O incidente envolveu uma colisão com outro veículo, e um homem de 31 anos, suspeito de dirigir sob efeito de álcool, morreu. Imagens compartilhadas nas redes sociais mostraram pessoas tentando abrir as portas do SU7 em chamas sem sucesso, evidenciando falhas no sistema de travamento elétrico do veículo.
O SU7 é o segundo modelo de carro elétrico da Xiaomi e vinha registrando resultados positivos para a empresa. Em agosto, o sucesso do modelo fez o lucro líquido quase dobrar, impulsionando expectativas sobre a entrada da companhia no mercado automotivo. No entanto, o acidente gerou preocupações sobre a segurança dos carros elétricos, especialmente em relação às maçanetas eletrônicas, que dependem de sensores e eletricidade e podem falhar em situações de incêndio.
A polêmica sobre as maçanetas eletrônicas não é exclusiva da Xiaomi. Nos Estados Unidos, a Administração Nacional de Segurança no Tráfego Rodoviário (NHTSA) investiga 174 mil veículos Tesla Model Y devido a falhas semelhantes, enquanto autoridades chinesas estudam a possibilidade de proibir esse tipo de equipamento.

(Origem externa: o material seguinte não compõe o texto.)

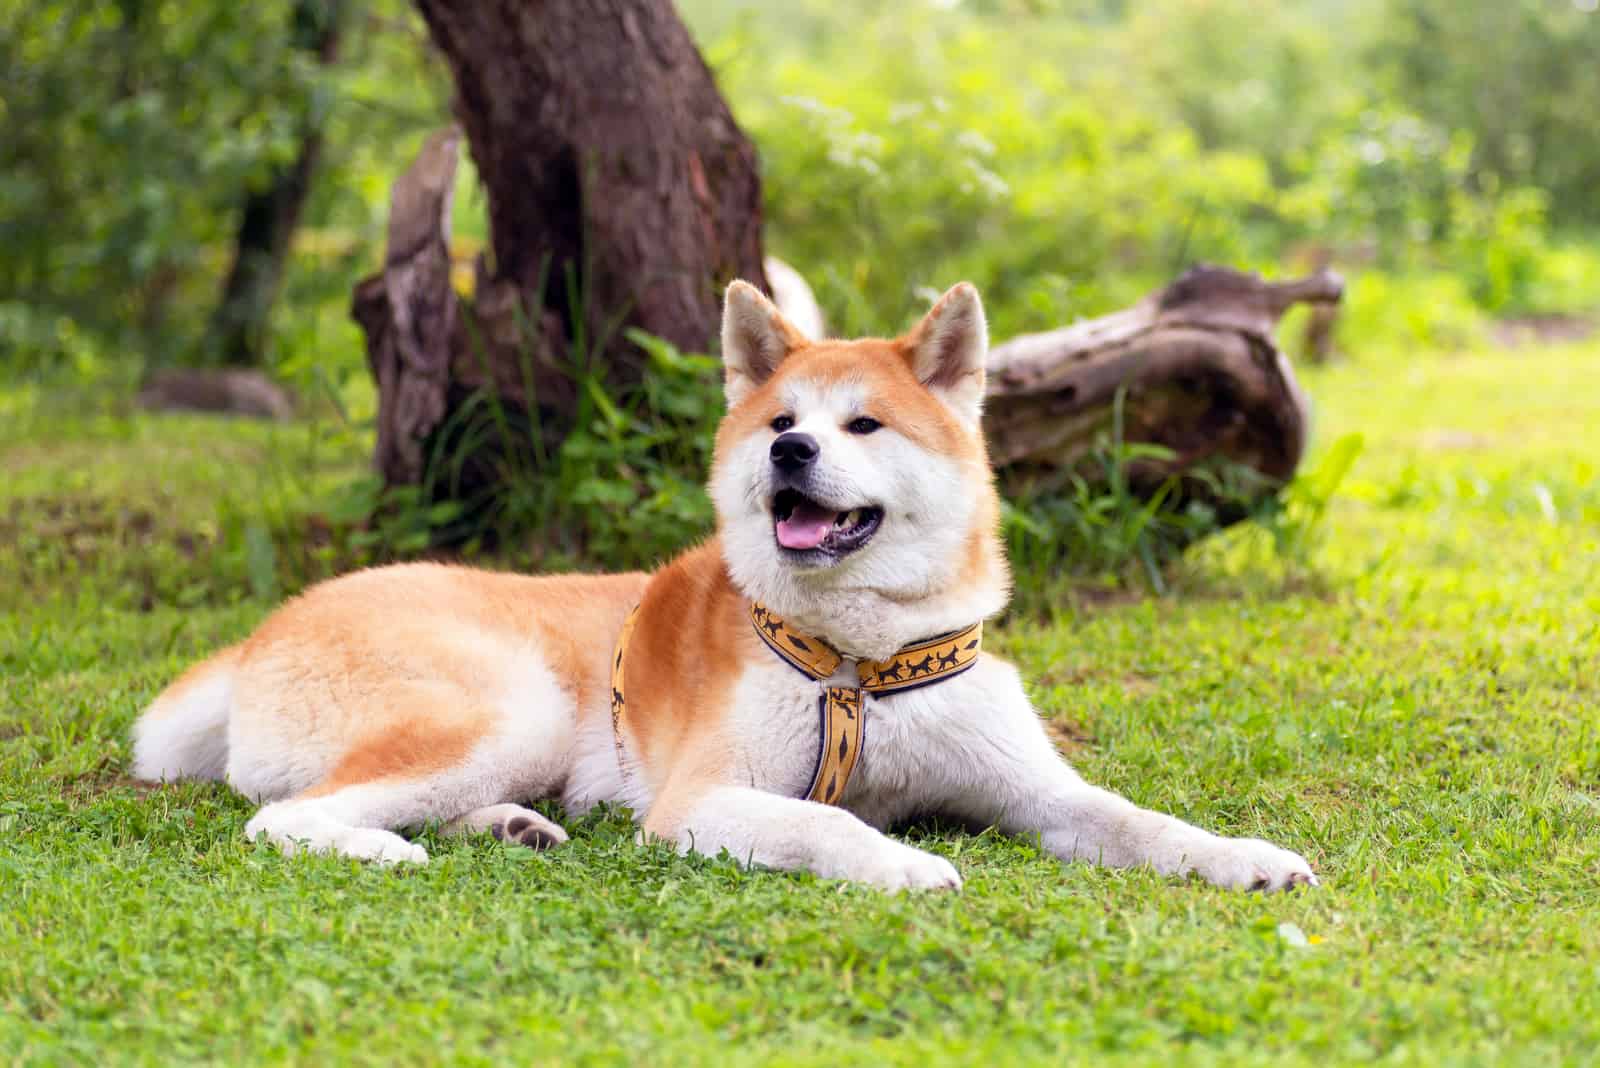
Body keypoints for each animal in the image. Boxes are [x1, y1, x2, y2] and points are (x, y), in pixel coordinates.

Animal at [131, 281, 1318, 895]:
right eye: (782, 419)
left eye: (863, 425)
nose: (790, 451)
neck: (859, 665)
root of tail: (262, 633)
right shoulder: (703, 799)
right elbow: (832, 830)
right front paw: (901, 863)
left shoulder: (1037, 793)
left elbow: (1141, 821)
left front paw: (1243, 859)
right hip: (510, 708)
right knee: (285, 818)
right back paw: (388, 847)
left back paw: (510, 828)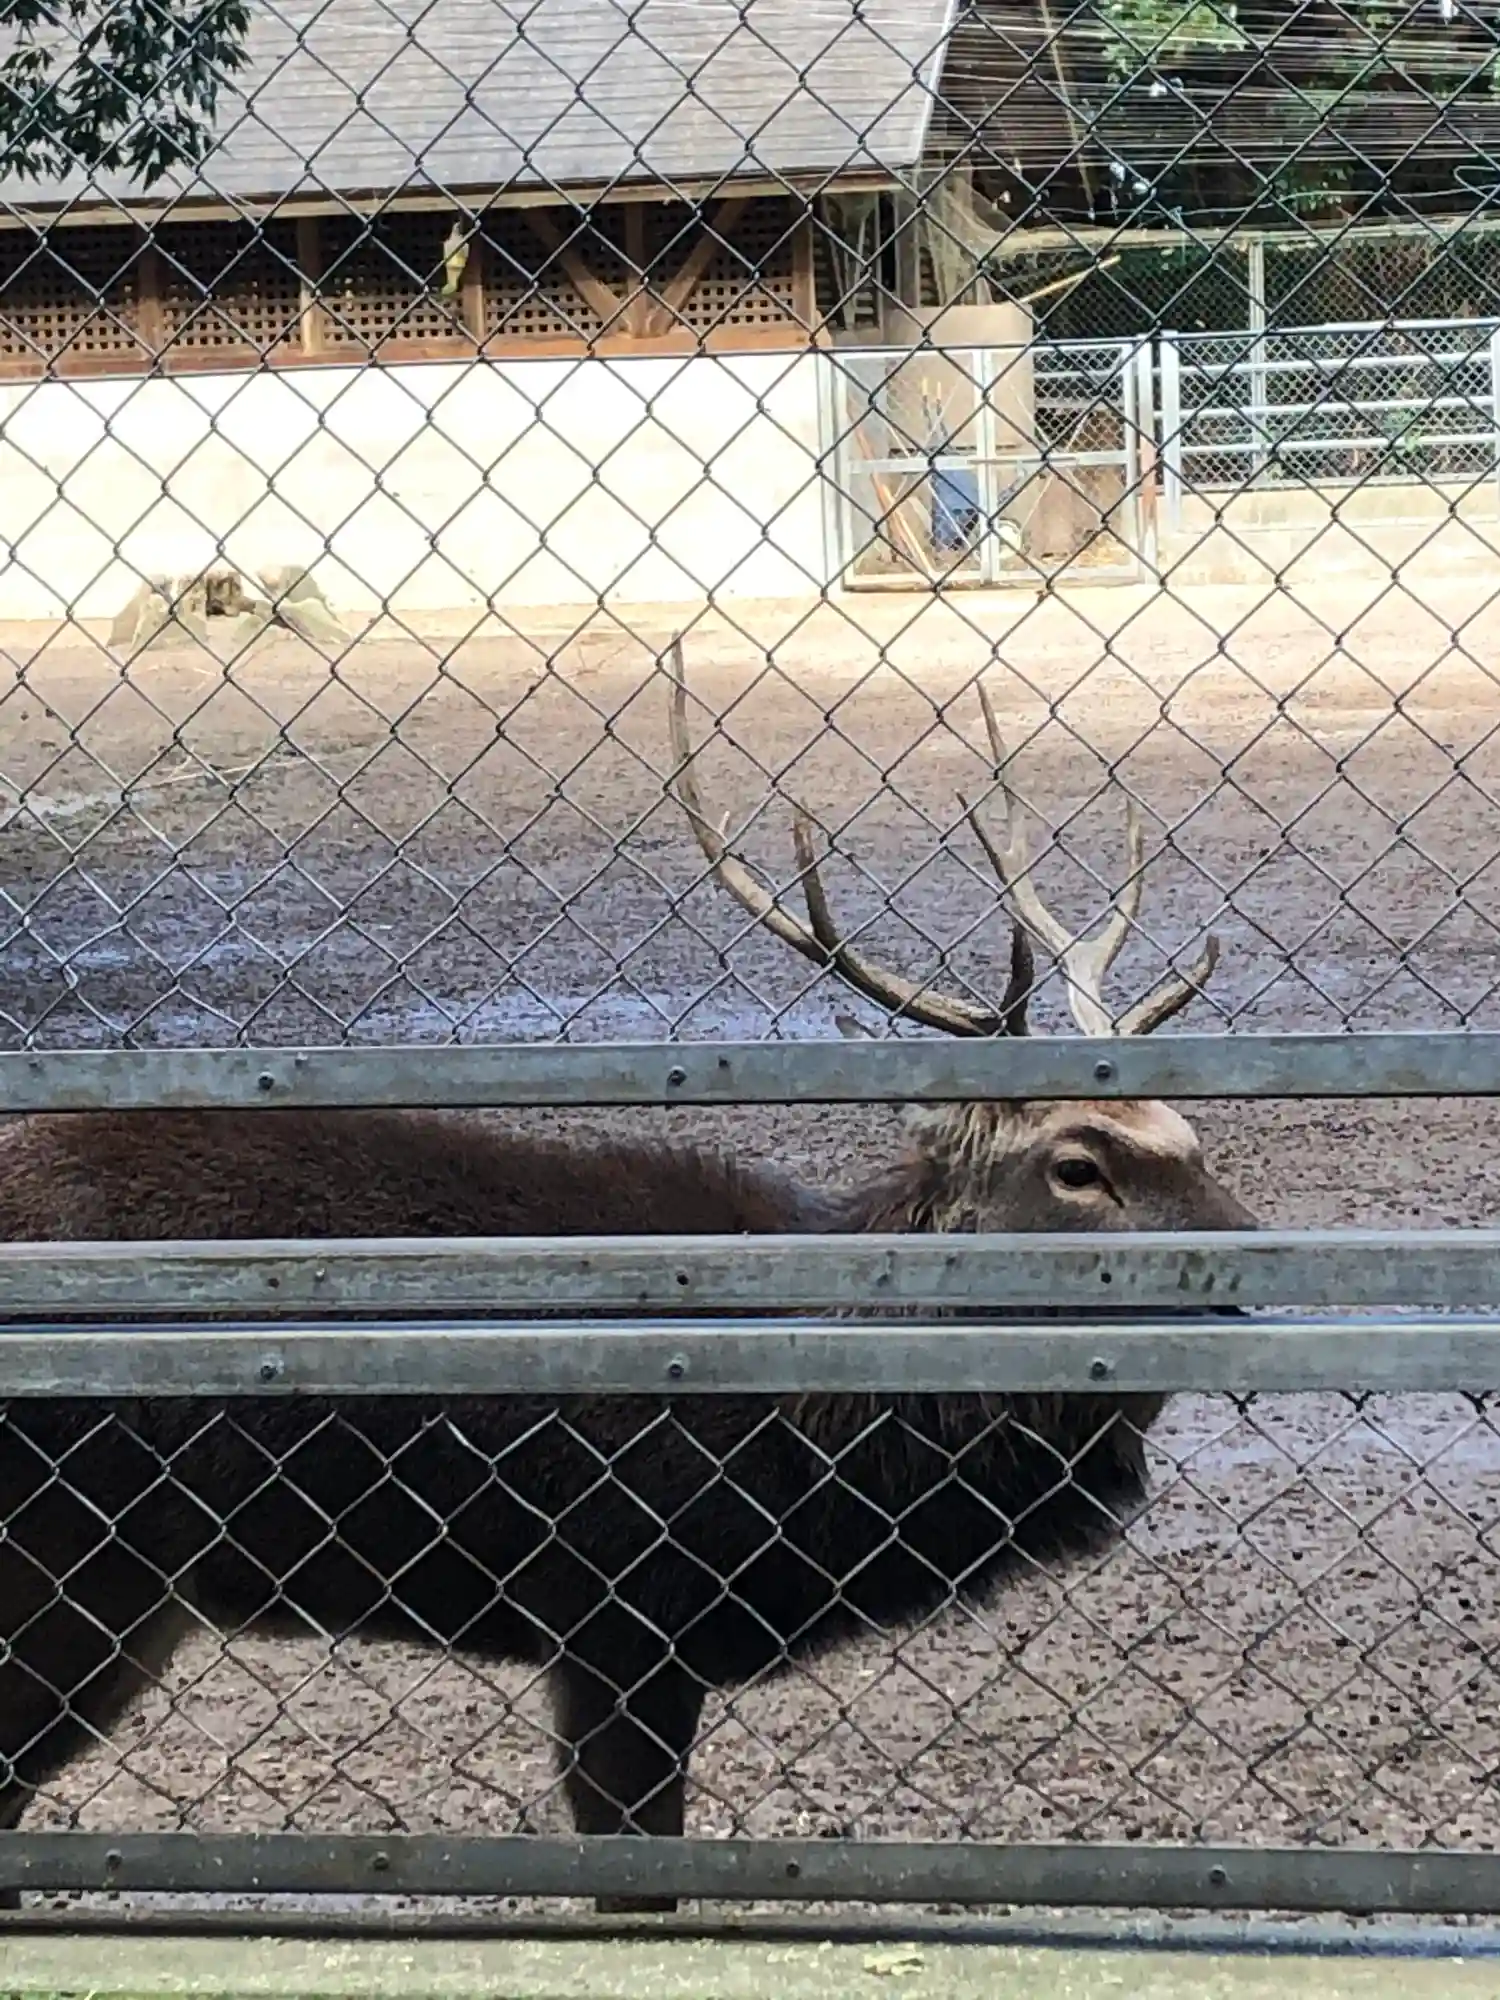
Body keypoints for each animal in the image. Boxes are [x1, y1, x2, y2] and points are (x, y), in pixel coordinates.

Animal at [0, 639, 1253, 1913]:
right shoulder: (617, 1613)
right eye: (1078, 1164)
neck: (812, 1448)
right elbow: (635, 1870)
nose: (1251, 1246)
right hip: (66, 1564)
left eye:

O mercado tem reagido de forma sensível a esses riscos, refletindo no desempenho das ações da Xiaomi. Especialistas apontam que, embora a empresa continue a expandir sua presença no setor automotivo, incidentes como esse podem impactar a percepção do consumidor e o valor de mercado da companhia no curto prazo.
O caso evidencia desafios regulatórios e de design enfrentados pelos fabricantes de veículos elétricos, em meio a uma corrida global pelo desenvolvimento de modelos cada vez mais tecnológicos e conectados. Para a Xiaomi, o acidente reforça a necessidade de ajustes de segurança e transparência no segmento automotivo, enquanto mantém seu portfólio de smartphones como principal fonte de receita.